The most recent report from the federal Energy Information Administration showed commercially available supplies of crude oil in the U.S. stand 5 percent above year ago levels at 332 million barrels. The next report is scheduled to be released Wednesday.

Testu Emori, chief commodities strategist at Mitsui Bussan Futures in Tokyo, said that because "huge amounts of oil are available ... I don't think these (OPEC) cuts will have a huge impact."

"We'll have to watch the U.S. winter," Emori said.

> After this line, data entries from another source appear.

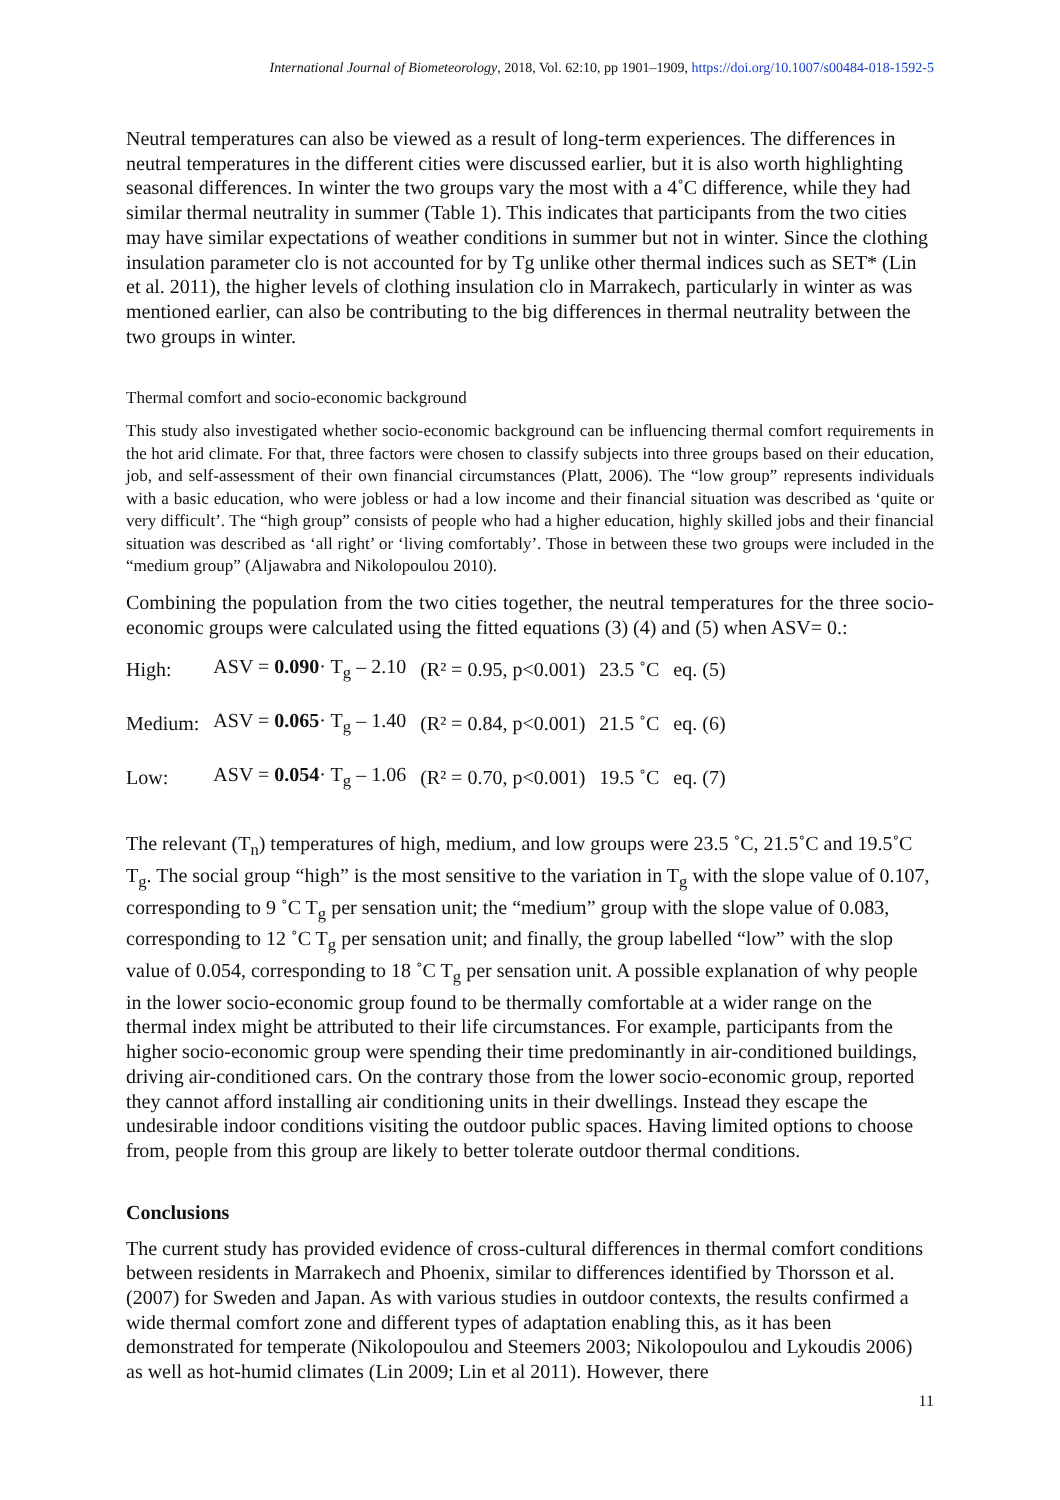International Journal of Biometeorology, 2018, Vol. 62:10, pp 1901–1909, https://doi.org/10.1007/s00484-018-1592-5
Neutral temperatures can also be viewed as a result of long-term experiences. The differences in neutral temperatures in the different cities were discussed earlier, but it is also worth highlighting seasonal differences. In winter the two groups vary the most with a 4˚C difference, while they had similar thermal neutrality in summer (Table 1). This indicates that participants from the two cities may have similar expectations of weather conditions in summer but not in winter. Since the clothing insulation parameter clo is not accounted for by Tg unlike other thermal indices such as SET* (Lin et al. 2011), the higher levels of clothing insulation clo in Marrakech, particularly in winter as was mentioned earlier, can also be contributing to the big differences in thermal neutrality between the two groups in winter.
Thermal comfort and socio-economic background
This study also investigated whether socio-economic background can be influencing thermal comfort requirements in the hot arid climate. For that, three factors were chosen to classify subjects into three groups based on their education, job, and self-assessment of their own financial circumstances (Platt, 2006). The “low group” represents individuals with a basic education, who were jobless or had a low income and their financial situation was described as ‘quite or very difficult’. The “high group” consists of people who had a higher education, highly skilled jobs and their financial situation was described as ‘all right’ or ‘living comfortably’. Those in between these two groups were included in the “medium group” (Aljawabra and Nikolopoulou 2010).
Combining the population from the two cities together, the neutral temperatures for the three socio-economic groups were calculated using the fitted equations (3) (4) and (5) when ASV= 0.:
| High: | ASV = 0.090 · T<sub>g</sub> – 2.10 | (R² = 0.95, p<0.001) | 23.5 ˚C | eq. (5) |
| Medium: | ASV = 0.065 · T<sub>g</sub> – 1.40 | (R² = 0.84, p<0.001) | 21.5 ˚C | eq. (6) |
| Low: | ASV = 0.054 · T<sub>g</sub> – 1.06 | (R² = 0.70, p<0.001) | 19.5 ˚C | eq. (7) |
The relevant (T<sub>n</sub>) temperatures of high, medium, and low groups were 23.5 ˚C, 21.5˚C and 19.5˚C T<sub>g</sub>. The social group “high” is the most sensitive to the variation in T<sub>g</sub> with the slope value of 0.107, corresponding to 9 ˚C T<sub>g</sub> per sensation unit; the “medium” group with the slope value of 0.083, corresponding to 12 ˚C T<sub>g</sub> per sensation unit; and finally, the group labelled “low” with the slop value of 0.054, corresponding to 18 ˚C T<sub>g</sub> per sensation unit. A possible explanation of why people in the lower socio-economic group found to be thermally comfortable at a wider range on the thermal index might be attributed to their life circumstances. For example, participants from the higher socio-economic group were spending their time predominantly in air-conditioned buildings, driving air-conditioned cars. On the contrary those from the lower socio-economic group, reported they cannot afford installing air conditioning units in their dwellings. Instead they escape the undesirable indoor conditions visiting the outdoor public spaces. Having limited options to choose from, people from this group are likely to better tolerate outdoor thermal conditions.
Conclusions
The current study has provided evidence of cross-cultural differences in thermal comfort conditions between residents in Marrakech and Phoenix, similar to differences identified by Thorsson et al. (2007) for Sweden and Japan. As with various studies in outdoor contexts, the results confirmed a wide thermal comfort zone and different types of adaptation enabling this, as it has been demonstrated for temperate (Nikolopoulou and Steemers 2003; Nikolopoulou and Lykoudis 2006) as well as hot-humid climates (Lin 2009; Lin et al 2011). However, there
11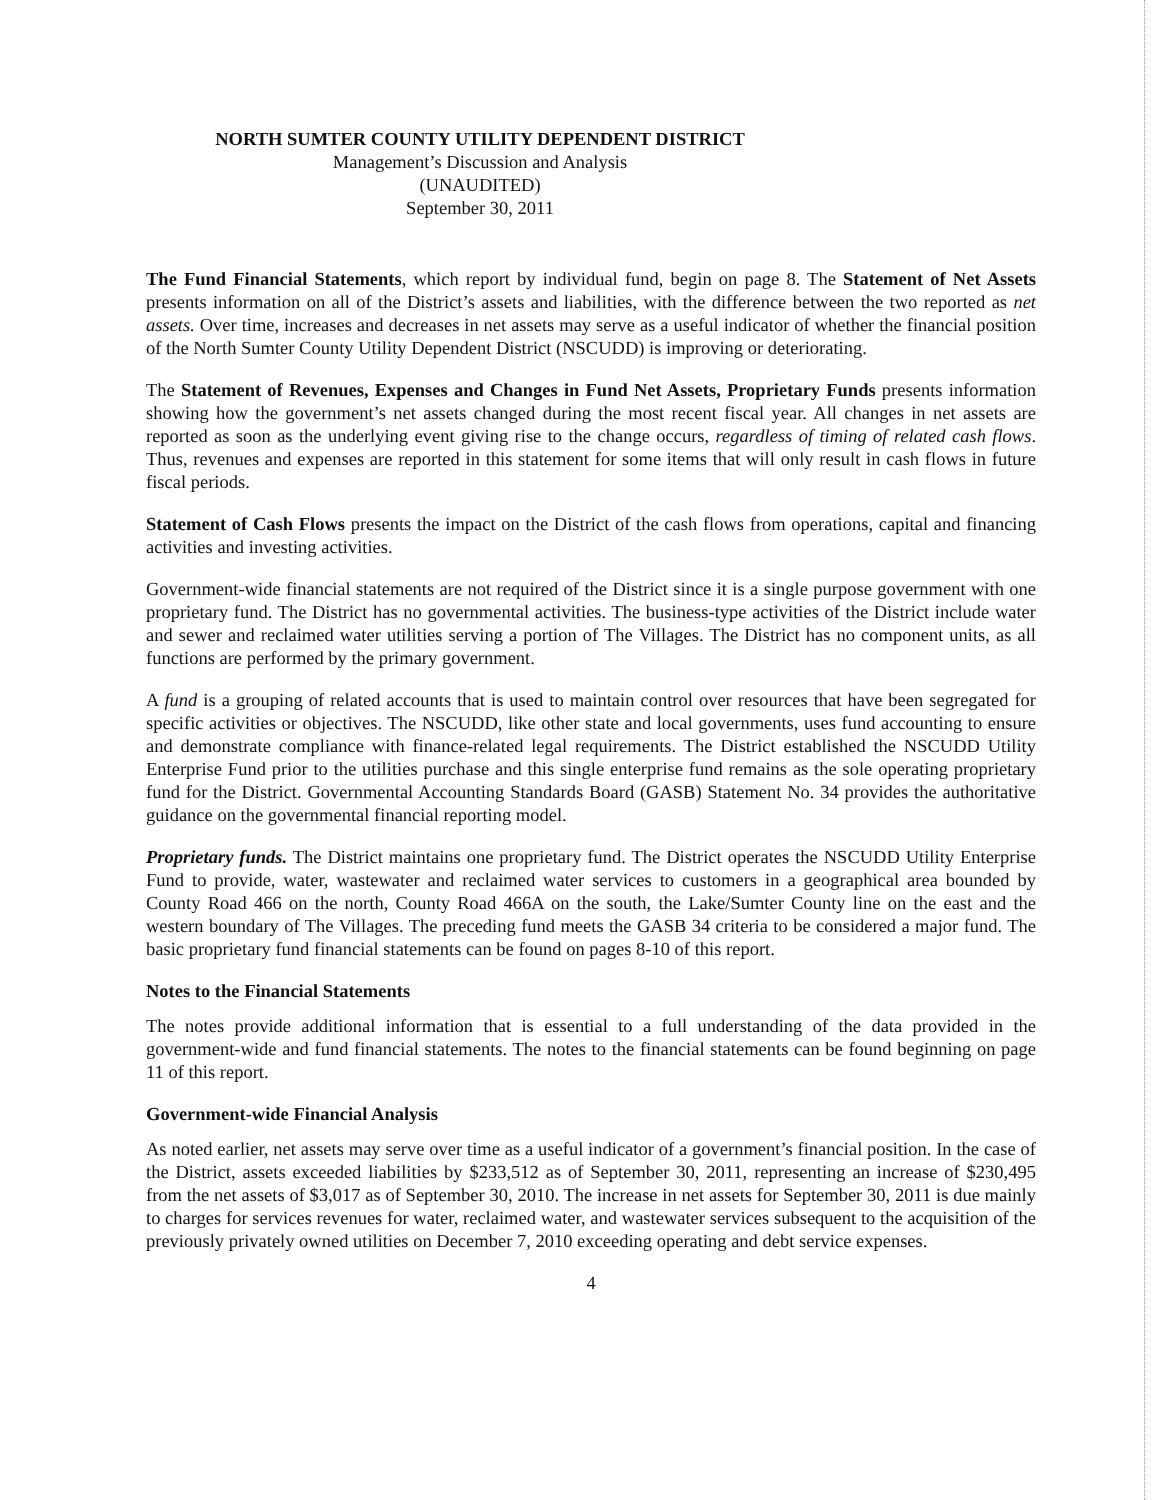NORTH SUMTER COUNTY UTILITY DEPENDENT DISTRICT
Management’s Discussion and Analysis
(UNAUDITED)
September 30, 2011
The Fund Financial Statements, which report by individual fund, begin on page 8. The Statement of Net Assets presents information on all of the District’s assets and liabilities, with the difference between the two reported as net assets. Over time, increases and decreases in net assets may serve as a useful indicator of whether the financial position of the North Sumter County Utility Dependent District (NSCUDD) is improving or deteriorating.
The Statement of Revenues, Expenses and Changes in Fund Net Assets, Proprietary Funds presents information showing how the government’s net assets changed during the most recent fiscal year. All changes in net assets are reported as soon as the underlying event giving rise to the change occurs, regardless of timing of related cash flows. Thus, revenues and expenses are reported in this statement for some items that will only result in cash flows in future fiscal periods.
Statement of Cash Flows presents the impact on the District of the cash flows from operations, capital and financing activities and investing activities.
Government-wide financial statements are not required of the District since it is a single purpose government with one proprietary fund. The District has no governmental activities. The business-type activities of the District include water and sewer and reclaimed water utilities serving a portion of The Villages. The District has no component units, as all functions are performed by the primary government.
A fund is a grouping of related accounts that is used to maintain control over resources that have been segregated for specific activities or objectives. The NSCUDD, like other state and local governments, uses fund accounting to ensure and demonstrate compliance with finance-related legal requirements. The District established the NSCUDD Utility Enterprise Fund prior to the utilities purchase and this single enterprise fund remains as the sole operating proprietary fund for the District. Governmental Accounting Standards Board (GASB) Statement No. 34 provides the authoritative guidance on the governmental financial reporting model.
Proprietary funds. The District maintains one proprietary fund. The District operates the NSCUDD Utility Enterprise Fund to provide, water, wastewater and reclaimed water services to customers in a geographical area bounded by County Road 466 on the north, County Road 466A on the south, the Lake/Sumter County line on the east and the western boundary of The Villages. The preceding fund meets the GASB 34 criteria to be considered a major fund. The basic proprietary fund financial statements can be found on pages 8-10 of this report.
Notes to the Financial Statements
The notes provide additional information that is essential to a full understanding of the data provided in the government-wide and fund financial statements. The notes to the financial statements can be found beginning on page 11 of this report.
Government-wide Financial Analysis
As noted earlier, net assets may serve over time as a useful indicator of a government’s financial position. In the case of the District, assets exceeded liabilities by $233,512 as of September 30, 2011, representing an increase of $230,495 from the net assets of $3,017 as of September 30, 2010. The increase in net assets for September 30, 2011 is due mainly to charges for services revenues for water, reclaimed water, and wastewater services subsequent to the acquisition of the previously privately owned utilities on December 7, 2010 exceeding operating and debt service expenses.
4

Light sweet crude for December delivery on the New York Mercantile Exchange fell 76 cents to $57.60 a barrel. In London, Brent crude fell 38 cents to $58.30 a barrel on the ICE Futures exchange.

Last week, oil prices surged by $2 a barrel after EIA data showed an unexpected decline in U.S. crude-oil inventories. But some analysts believe the market overreacted to the data by failing to account for the impact of a brief shutdown of the Louisiana Offshore Oil Port, through which 10 percent of all U.S. oil imports flow.

That rethinking helped send oil prices sharply lower on Monday, when Nymex heating oil futures plunged to a 15-month low.

On Tuesday, Nymex heating oil futures dipped less than a penny to $1.594 a gallon, while gasoline futures slipped more than 2 cents to $1.4325 a gallon. Natural gas futures declined by 10 cents to settle at $7.317 per 1,000 cubic feet.